EĞİTİM - 17 Aralık 2025 Çarşamba 13:29

Minik kalplerde yerli üretim bilinci yeşerdi

A
A
A
Minik kalplerde yerli üretim bilinci yeşerdi

Niğde Ömer Halisdemir Üniversitesi Toplumsal Katkı Koordinatörlüğü iş birliğiyle Bor 75. Yıl Dr. Feriha Celal Cığız Anaokulu’nda düzenlenen Yerli Malı Haftası etkinliği, alışılmışın ötesinde içeriğiyle dikkat çekti.


Yerli üretimi yalnızca tüketim üzerinden değil; kültür, sanat ve teknolojiyle birlikte ele alan program, miniklerin hafızalarında kalıcı izler bıraktı.

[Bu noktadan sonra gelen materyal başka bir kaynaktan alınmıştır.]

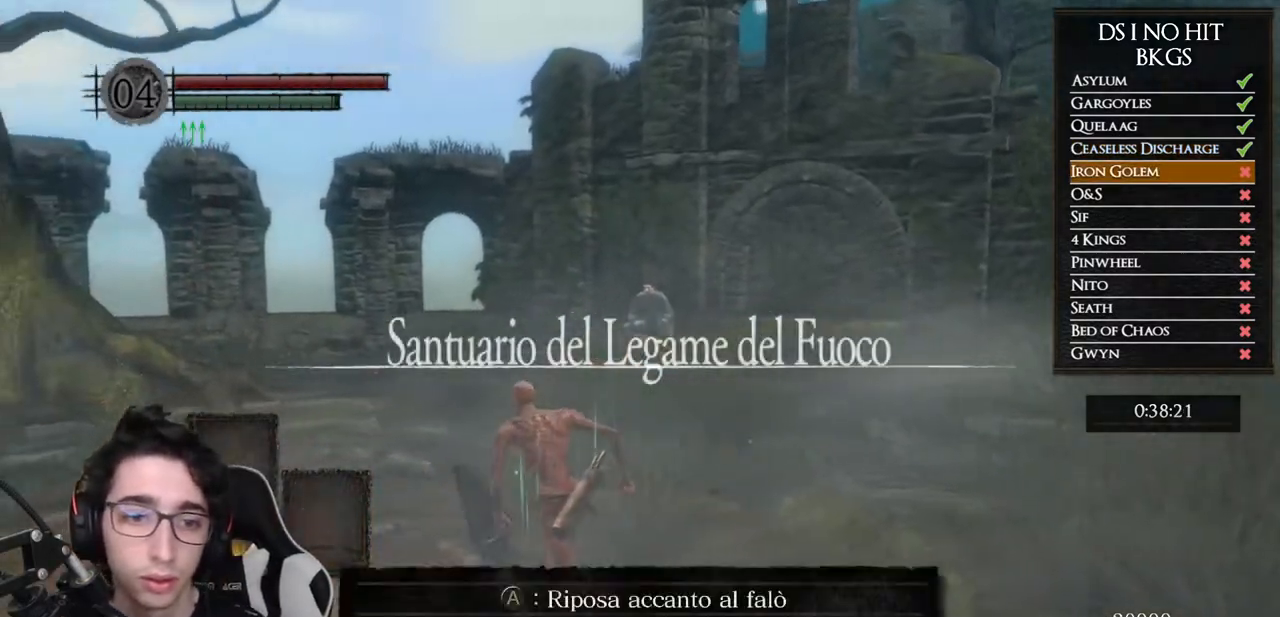
{"buttons": [], "left_stick": "center", "right_stick": "center", "button_events": [[167, "B", "up"], [267, "A", "down"], [350, "A", "up"]]}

Etkinlik kapsamında anaokulu öğrencileri yerel kıyafetler giyerek aileleri ve öğretmenleri tarafından hazırlanan yerli ürünlerden oluşan yiyecekleri tattı. Okulda oluşturulan özel alanlarda yöresel ürünler tanıtılırken, hazırlanan panolar aracılığıyla yerli ve milli üretime dair bilgilendirme yapıldı. Çocuklar hem görerek hem de deneyimleyerek yerli ürünlerle tanışma fırsatı buldu. Programa katılan yerel sanatçılar Yaşar Yüksel, Cavit Özel ve Halil İbrahim Demirtaş, yerel kültürde önemli yere sahip müzik aletlerini miniklere tanıttı. Sanatçılar, çocuklarla birlikte türküler söyleyerek geleneksel kültürü eğlenceli bir atmosferde aktardı.


75.Yıl Dr. Feriha Celal Cığız Anaokulu Müdürü Yeşim Erdal, eğitimin ailede başladığını ve okul öncesi dönemin çocukların ilk sosyal deneyimlerini yaşadığı çok önemli bir süreç olduğunu vurguladı. Bu bilinçle hareket ettiklerini ifade eden Erdal, amaçlarının geçmişten gelen değerleri geleceğe aktarmak ve çocuklarda erken yaşta yerli ve milli üretim farkındalığı oluşturmak olduğunu söyledi.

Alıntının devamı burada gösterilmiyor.